Repeat every one of the following lines word for word, in the same order.

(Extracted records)
+ + + + +

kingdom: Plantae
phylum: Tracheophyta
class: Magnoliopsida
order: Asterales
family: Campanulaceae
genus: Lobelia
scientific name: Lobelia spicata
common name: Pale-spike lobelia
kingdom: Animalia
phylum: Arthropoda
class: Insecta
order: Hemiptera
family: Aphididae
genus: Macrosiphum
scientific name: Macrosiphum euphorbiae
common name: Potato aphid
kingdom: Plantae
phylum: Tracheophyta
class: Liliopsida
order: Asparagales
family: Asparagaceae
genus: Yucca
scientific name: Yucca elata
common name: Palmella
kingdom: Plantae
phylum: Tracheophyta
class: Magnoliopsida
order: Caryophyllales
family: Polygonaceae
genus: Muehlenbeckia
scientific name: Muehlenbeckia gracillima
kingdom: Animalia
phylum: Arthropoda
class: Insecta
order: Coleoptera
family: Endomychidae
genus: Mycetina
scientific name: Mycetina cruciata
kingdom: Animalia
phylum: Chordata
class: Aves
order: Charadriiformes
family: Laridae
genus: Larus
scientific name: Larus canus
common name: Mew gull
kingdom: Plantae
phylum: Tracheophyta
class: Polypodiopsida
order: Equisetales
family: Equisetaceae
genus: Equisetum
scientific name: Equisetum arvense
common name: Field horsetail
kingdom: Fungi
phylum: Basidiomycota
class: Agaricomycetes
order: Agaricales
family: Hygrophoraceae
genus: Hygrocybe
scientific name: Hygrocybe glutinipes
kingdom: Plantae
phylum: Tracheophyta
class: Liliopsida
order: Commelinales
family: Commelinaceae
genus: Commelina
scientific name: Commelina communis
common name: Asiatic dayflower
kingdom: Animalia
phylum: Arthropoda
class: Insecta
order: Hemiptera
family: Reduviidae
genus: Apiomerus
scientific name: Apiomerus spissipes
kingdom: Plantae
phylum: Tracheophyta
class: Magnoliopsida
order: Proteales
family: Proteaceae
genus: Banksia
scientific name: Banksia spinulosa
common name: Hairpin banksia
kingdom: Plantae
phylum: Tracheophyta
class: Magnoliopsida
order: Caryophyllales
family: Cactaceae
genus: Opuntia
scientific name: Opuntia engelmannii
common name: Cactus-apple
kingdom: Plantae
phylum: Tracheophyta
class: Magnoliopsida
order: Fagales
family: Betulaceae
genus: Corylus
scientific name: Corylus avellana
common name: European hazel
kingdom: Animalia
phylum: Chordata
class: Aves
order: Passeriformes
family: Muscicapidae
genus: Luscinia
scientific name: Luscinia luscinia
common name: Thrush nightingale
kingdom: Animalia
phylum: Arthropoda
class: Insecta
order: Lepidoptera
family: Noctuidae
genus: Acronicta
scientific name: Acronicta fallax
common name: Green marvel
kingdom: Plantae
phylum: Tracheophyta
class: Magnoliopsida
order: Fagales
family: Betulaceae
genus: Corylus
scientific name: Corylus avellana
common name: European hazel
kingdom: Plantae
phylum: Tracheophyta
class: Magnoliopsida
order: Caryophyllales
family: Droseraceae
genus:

+ + + + +

● **The answer**:
kingdom: Plantae
phylum: Tracheophyta
class: Magnoliopsida
order: Asterales
family: Campanulaceae
genus: Lobelia
scientific name: Lobelia spicata
common name: Pale-spike lobelia
kingdom: Animalia
phylum: Arthropoda
class: Insecta
order: Hemiptera
family: Aphididae
genus: Macrosiphum
scientific name: Macrosiphum euphorbiae
common name: Potato aphid
kingdom: Plantae
phylum: Tracheophyta
class: Liliopsida
order: Asparagales
family: Asparagaceae
genus: Yucca
scientific name: Yucca elata
common name: Palmella
kingdom: Plantae
phylum: Tracheophyta
class: Magnoliopsida
order: Caryophyllales
family: Polygonaceae
genus: Muehlenbeckia
scientific name: Muehlenbeckia gracillima
kingdom: Animalia
phylum: Arthropoda
class: Insecta
order: Coleoptera
family: Endomychidae
genus: Mycetina
scientific name: Mycetina cruciata
kingdom: Animalia
phylum: Chordata
class: Aves
order: Charadriiformes
family: Laridae
genus: Larus
scientific name: Larus canus
common name: Mew gull
kingdom: Plantae
phylum: Tracheophyta
class: Polypodiopsida
order: Equisetales
family: Equisetaceae
genus: Equisetum
scientific name: Equisetum arvense
common name: Field horsetail
kingdom: Fungi
phylum: Basidiomycota
class: Agaricomycetes
order: Agaricales
family: Hygrophoraceae
genus: Hygrocybe
scientific name: Hygrocybe glutinipes
kingdom: Plantae
phylum: Tracheophyta
class: Liliopsida
order: Commelinales
family: Commelinaceae
genus: Commelina
scientific name: Commelina communis
common name: Asiatic dayflower
kingdom: Animalia
phylum: Arthropoda
class: Insecta
order: Hemiptera
family: Reduviidae
genus: Apiomerus
scientific name: Apiomerus spissipes
kingdom: Plantae
phylum: Tracheophyta
class: Magnoliopsida
order: Proteales
family: Proteaceae
genus: Banksia
scientific name: Banksia spinulosa
common name: Hairpin banksia
kingdom: Plantae
phylum: Tracheophyta
class: Magnoliopsida
order: Caryophyllales
family: Cactaceae
genus: Opuntia
scientific name: Opuntia engelmannii
common name: Cactus-apple
kingdom: Plantae
phylum: Tracheophyta
class: Magnoliopsida
order: Fagales
family: Betulaceae
genus: Corylus
scientific name: Corylus avellana
common name: European hazel
kingdom: Animalia
phylum: Chordata
class: Aves
order: Passeriformes
family: Muscicapidae
genus: Luscinia
scientific name: Luscinia luscinia
common name: Thrush nightingale
kingdom: Animalia
phylum: Arthropoda
class: Insecta
order: Lepidoptera
family: Noctuidae
genus: Acronicta
scientific name: Acronicta fallax
common name: Green marvel
kingdom: Plantae
phylum: Tracheophyta
class: Magnoliopsida
order: Fagales
family: Betulaceae
genus: Corylus
scientific name: Corylus avellana
common name: European hazel
kingdom: Plantae
phylum: Tracheophyta
class: Magnoliopsida
order: Caryophyllales
family: Droseraceae
genus:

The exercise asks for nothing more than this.